* [Description of the task]: Nothing before the line containing "of books [233,324,276,358]" should appear; please restate that line and every later line word for word through the end of the listing.
↓
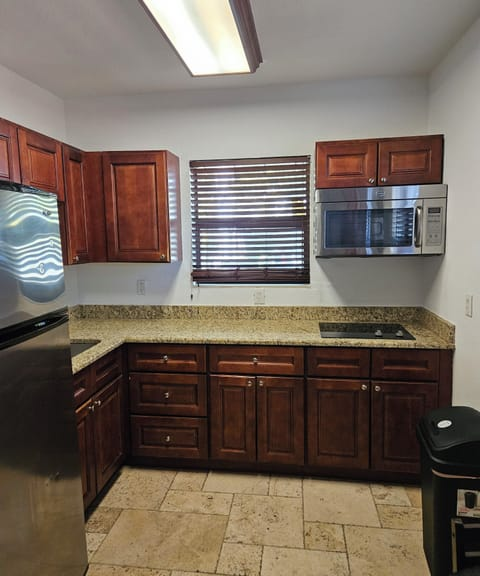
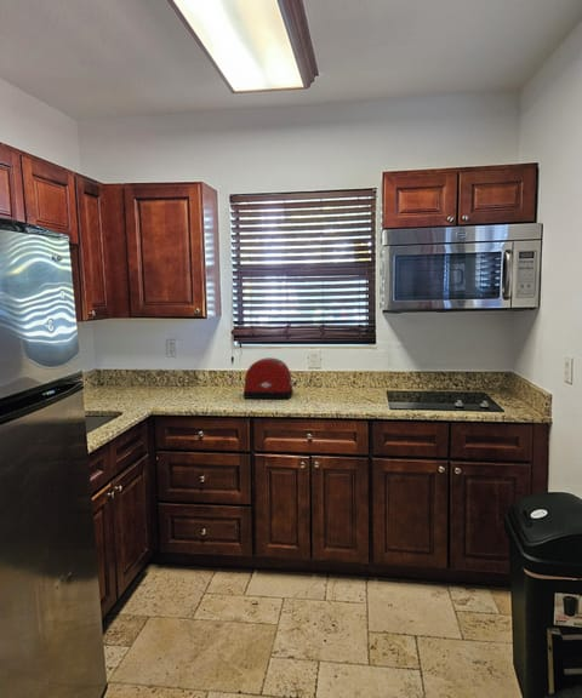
+ toaster [242,356,298,400]
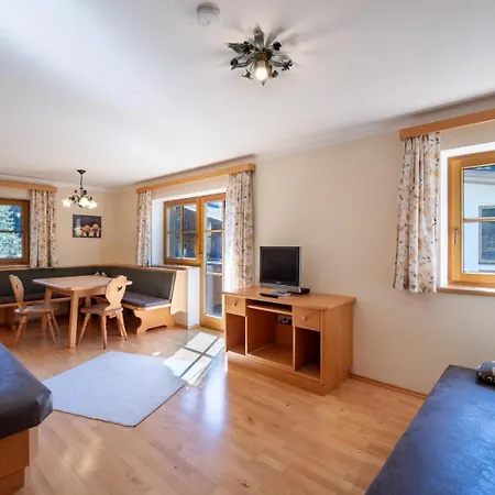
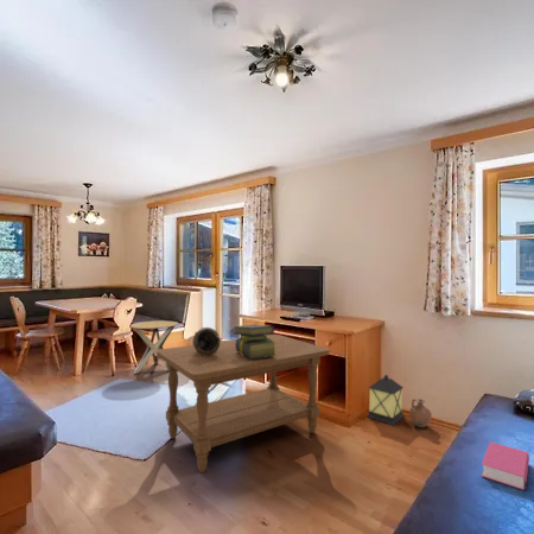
+ side table [129,319,179,375]
+ stack of books [233,324,276,358]
+ book [481,440,530,491]
+ decorative bowl [192,326,222,356]
+ coffee table [155,333,331,473]
+ lamp [365,374,406,426]
+ ceramic jug [408,398,433,428]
↑
* [Response area]:
+ stack of books [233,324,276,358]
+ book [481,440,530,491]
+ decorative bowl [192,326,222,356]
+ coffee table [155,333,331,473]
+ lamp [365,374,406,426]
+ ceramic jug [408,398,433,428]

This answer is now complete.